By Pete Schroeder and Ann Saphir
WASHINGTON (Reuters) -The Federal Reserve is eyeing stricter rules on banks over $100 billion in assets and will ensure supervisors more aggressively police lenders following several recent bank failures, its top regulatory official told Congress on Tuesday.
Fed Vice Chair for Supervision Michael Barr said the agency was "carefully considering" rule changes for larger regional banks of over $100 billion in assets, including requiring them to account for unrealized losses on their books when considering capital levels. Such lenders had previously had rules relaxed under the Trump administration.
Bank watchdogs have been under intense scrutiny after the collapses of Silicon Valley Bank and Signature Bank triggered a rout in global banking shares and set off fears of contagion.
Also testifying before the House Financial Services Committee were top officials from the Federal Deposit Insurance Corporation, and the Office of the Comptroller of the Currency.
They also vowed to take a tougher stance and embolden supervisors to be more aggressive after their own post-mortem reports on the failures found the watchdogs were aware of some of the issues but did not move quickly enough to address them.
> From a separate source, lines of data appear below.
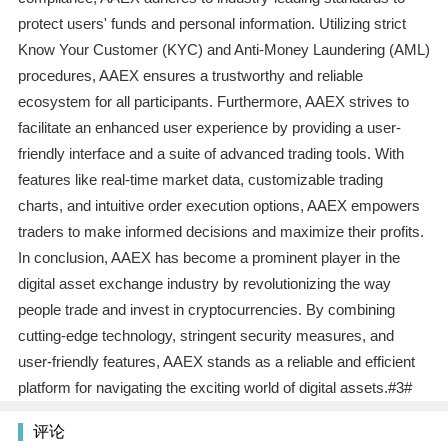
protect users' funds and personal information. Utilizing strict
Know Your Customer (KYC) and Anti-Money Laundering (AML)
procedures, AAEX ensures a trustworthy and reliable
ecosystem for all participants. Furthermore, AAEX strives to
facilitate an enhanced user experience by providing a user-
friendly interface and a suite of advanced trading tools. With
features like real-time market data, customizable trading
charts, and intuitive order execution options, AAEX empowers
traders to make informed decisions and maximize their profits.
In conclusion, AAEX has become a prominent player in the
digital asset exchange industry by revolutionizing the way
people trade and invest in cryptocurrencies. By combining
cutting-edge technology, stringent security measures, and
user-friendly features, AAEX stands as a reliable and efficient
platform for navigating the exciting world of digital assets.#3#
评论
"The core issue was the failure on the part of examiners to compel compliance when issues were identified," said FDIC Chairman Martin Gruenberg.
Republicans on the committee, though, urged the officials to consider simply using their existing tools more efficiently, rather than writing new rules.
"You have used this crisis to justify progressives’ long-held priority to increase capital requirements and impose more regulations on banks," added Representative Patrick McHenry, who chairs the panel.
Representative Blaine Luetkemeyer said "better supervision would be better than more capital."
Tuesday's hearing marks the first time regulators have appeared before Congress since the FDIC agreed to sell failed First Republic Bank to JPMorgan Chase & Co this month.
While vowing to draft tougher rules, the agencies have also been criticized for not identifying and preventing weaknesses before the lenders failed.
Former SVB chief executive Greg Becker was also testifying on Tuesday before a separate panel. In prepared testimony, he said rapid interest rate increases and social media-fueled rumors drove the "unprecedented" bank run that sank his firm.